Let’s leave aside the gross tendentiousness of this little bijou. Let’s leave aside, too, the question of what a class on Mideast politics is doing under the rubric of English. The real question is what such agitprop is doing on the curriculum. “The Politics and Poetics of Palestinian Resistance” is not an academic or scholarly inquiry. It will not attempt to step back and assess the merits of arguments for and against a certain interpretation of historical events. On the contrary, “conservative thinkers are encouraged to seek other sections.” Diversity? Phooey.

Universities used to be dedicated to the advancement of knowledge. It was understood that if they were to be successful, they had to presuppose what Matthew Arnold called the ideal of “disinterestedness.” In describing criticism as “disinterested,” Arnold did not mean that it speaks without reference to a particular point of view. Rather, he meant a habit of inquiry that refused to lend itself to any “ulterior, political, practical considerations about ideas.”

We might say that Arnold looked to criticism to provide a bulwark against ideology, something that John Searle, a very different sort of Berkeley professor, put with his customary lucidity: “The idea that the curriculum should be converted to any partisan purposes is a perversion of the ideal of the university.”

Since the 1960s, however, universities have become havens for displaced radicals and the humanities instruments of political agitation. Arnold’s vision of the civilizing potential of “the best that has been thought and said” gives way to a smorgasbord of attacks on Western civilization that are a part of the “multicultural” agenda.

It may be tempting to dismiss what goes on at Berkeley as nothing more than the twittering of academics -- a group, after all, that is notorious for being out of touch with reality. The problem is that the fate of academic life is not only an academic issue. It is an issue that touches deeply on one of the chief crucibles of the future.

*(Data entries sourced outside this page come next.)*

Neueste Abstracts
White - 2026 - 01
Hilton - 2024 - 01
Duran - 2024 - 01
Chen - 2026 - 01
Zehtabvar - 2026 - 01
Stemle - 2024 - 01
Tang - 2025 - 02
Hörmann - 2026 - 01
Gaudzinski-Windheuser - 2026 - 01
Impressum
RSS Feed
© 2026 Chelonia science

When U.C. Berkeley allows classes like “The Politics and Poetics of Palestinian Resistance” to be conducted under its aegis, it betrays a public trust in several ways. For one thing, because Berkeley is widely regarded as a premier educational institution, what it does will be emulated elsewhere. Therefore, condoning courses that are merely fronts for political activism abets the degradation of the humanities.

In allowing classes in which conservatives are unwelcome, Berkeley provides further evidence that universities are beholden to leftist ideology. Universities loudly promulgate a rhetoric of diversity, yet practice strict intellectual conformity on all contentious issues.

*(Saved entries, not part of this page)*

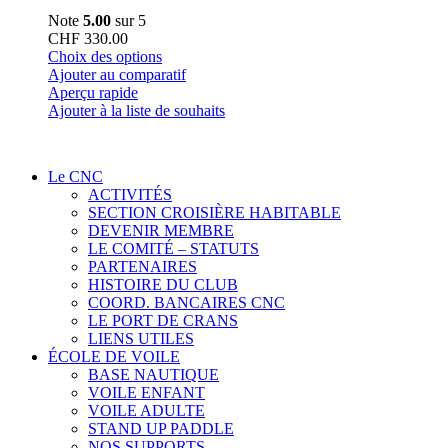
Note
5.00
sur 5
CHF
330.00
Ce
Choix des options
produit
Ajouter au comparatif
a
Aperçu rapide
plusieurs
Ajouter à la liste de souhaits
variations.
Les
options
Le CNC
peuvent
ACTIVITÉS
être
SECTION CROISIÈRE HABITABLE
choisies
DEVENIR MEMBRE
sur
LE COMITÉ – STATUTS
la
PARTENAIRES
page
HISTOIRE DU CLUB
du
COORD. BANCAIRES CNC
produit
LE PORT DE CRANS
LIENS UTILES
ÉCOLE DE VOILE
BASE NAUTIQUE
VOILE ENFANT
VOILE ADULTE
STAND UP PADDLE
NOS SUPPORTS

Finally, by allowing such courses, Berkeley further erodes the line that once separated academic life from the hurly-burly world of political affairs. The integrity of that line has earned universities a special status as places apart in our society -- and tax-exempt because their inquiry was not merely partisan.

In the late 1800s, the German aphorist G.C. Lichtenberg noted that “Nowadays we everywhere seek to propagate wisdom: who knows whether in a couple of centuries there may not exist universities for restoring the old ignorance?” Now we know.

Mr. Kimball is the editor of New Criterion.